Wednesday, June 27, 2007

Shakespeare Festival set to relocate

Sun Valley approves $23,600 grant to assist move


By TREVOR SCHUBERT
Express Staff Writer

As the old adage states: The show must go on. After receiving a $23,600 grant from the city of Sun Valley, the Sun Valley Shakespeare Festival is a go and will run between Aug. 23 and Sept. 2 in Sun Valley's Festival Meadows.

The grant is a one-time payment that will come out of the city's "contingency fund" to assist the festival's relocation of its entire event to the city-owned Festival Meadows for the foreseeable future, said Sun Valley Mayor Jon Thorson.

In 2005, after outgrowing the Ketchum Forest Service Park, the nexStage Theatre moved the Renaissance Faire portion of the event to Festival Meadows. This year, the two phases of the event will both be in Festival Meadows, next to Our Lady of the Snows Catholic Church.

The festival, produced by the Sun Valley Performing Arts Center/nexStage Theatre, has been an ongoing event in the valley for the past seven years. It features the Shakespeare play "Much Ado About Nothing" and a Renaissance Faire, complete with jousting and other Renaissance activities.

The lion's share of the budget covers the cost of relocating, including the grading of a small portion of Festival Meadows and the construction of the stage theatre. The festival initially requested $25,600.

"We recognize the need to keep the Festival Meadows 'undeveloped' at this time," said Kathy Wygle, managing director of the Sun Valley Performing Arts Center/nexStage Theatre. "Our set would not be permanent, but solidly built and able to be dismantled and stored for use in years to come."

The only portion of the budget the City Council pared down was the $2,000 the festival requested for marketing.

"That's the only thing that uncomfortable to me," Thorson said. "We're paying you for paid advertising."

"We didn't think we should pay for promotion," Thorson added. "They are a non-profit ... I felt they should approach the papers and have some articles written."

Thorson said most grant requests are small, less than $5,000, and do not include a marketing budget. By point of comparison, the YMCA's $50,000 service contract with the city in 2006 did not earmark where money would be spent.

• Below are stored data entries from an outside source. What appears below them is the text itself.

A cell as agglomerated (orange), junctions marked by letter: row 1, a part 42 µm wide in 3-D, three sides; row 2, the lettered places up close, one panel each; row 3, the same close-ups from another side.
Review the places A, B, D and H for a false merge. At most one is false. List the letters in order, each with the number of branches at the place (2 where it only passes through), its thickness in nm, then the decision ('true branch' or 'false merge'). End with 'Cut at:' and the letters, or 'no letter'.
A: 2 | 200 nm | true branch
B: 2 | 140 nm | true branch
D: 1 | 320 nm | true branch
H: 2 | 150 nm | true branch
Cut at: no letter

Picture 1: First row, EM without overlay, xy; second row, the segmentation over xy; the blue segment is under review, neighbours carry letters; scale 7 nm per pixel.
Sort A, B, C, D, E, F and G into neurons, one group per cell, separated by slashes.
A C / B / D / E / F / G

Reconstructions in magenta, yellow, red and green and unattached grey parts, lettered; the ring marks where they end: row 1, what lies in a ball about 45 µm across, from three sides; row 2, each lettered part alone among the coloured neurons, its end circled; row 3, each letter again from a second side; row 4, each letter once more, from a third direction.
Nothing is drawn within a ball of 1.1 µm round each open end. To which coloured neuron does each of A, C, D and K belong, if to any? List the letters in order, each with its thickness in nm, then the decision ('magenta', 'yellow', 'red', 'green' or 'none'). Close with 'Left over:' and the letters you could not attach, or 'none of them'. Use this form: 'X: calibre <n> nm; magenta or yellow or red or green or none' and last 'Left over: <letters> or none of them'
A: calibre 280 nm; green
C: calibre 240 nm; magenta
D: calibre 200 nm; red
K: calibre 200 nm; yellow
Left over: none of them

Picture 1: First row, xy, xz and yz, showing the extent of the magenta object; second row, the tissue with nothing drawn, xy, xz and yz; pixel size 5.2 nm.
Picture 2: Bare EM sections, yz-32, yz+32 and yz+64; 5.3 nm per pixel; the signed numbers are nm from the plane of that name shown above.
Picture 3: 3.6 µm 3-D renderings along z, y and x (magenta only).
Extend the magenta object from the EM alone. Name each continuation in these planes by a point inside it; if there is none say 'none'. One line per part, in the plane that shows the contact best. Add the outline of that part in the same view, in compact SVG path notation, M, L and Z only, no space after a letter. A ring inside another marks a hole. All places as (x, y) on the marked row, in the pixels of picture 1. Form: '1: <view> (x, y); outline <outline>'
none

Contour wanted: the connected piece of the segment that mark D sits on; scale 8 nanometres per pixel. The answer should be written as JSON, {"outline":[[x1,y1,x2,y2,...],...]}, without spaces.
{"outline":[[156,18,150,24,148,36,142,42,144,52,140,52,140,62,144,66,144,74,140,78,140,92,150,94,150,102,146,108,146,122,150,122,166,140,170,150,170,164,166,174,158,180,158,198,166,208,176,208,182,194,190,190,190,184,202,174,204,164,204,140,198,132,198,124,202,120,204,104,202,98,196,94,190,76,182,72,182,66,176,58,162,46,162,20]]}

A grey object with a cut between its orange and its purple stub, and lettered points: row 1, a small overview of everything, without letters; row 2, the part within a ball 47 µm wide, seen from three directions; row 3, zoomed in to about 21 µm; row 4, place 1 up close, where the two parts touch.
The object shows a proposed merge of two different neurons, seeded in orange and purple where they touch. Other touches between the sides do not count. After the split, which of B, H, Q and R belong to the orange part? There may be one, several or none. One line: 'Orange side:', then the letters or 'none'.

The festival still has details to work out, and the exact layout of Festival Meadows has yet to be determined. The 30-foot by 30-foot graded area where the stage will be built will be reclaimed with pasture grass following the event, said Brad Mitchell, Street Department supervisor and city event coordinator, in a report presented to the council.

"Thank you so much," Wygle said following the grant approval. "We won't let you down."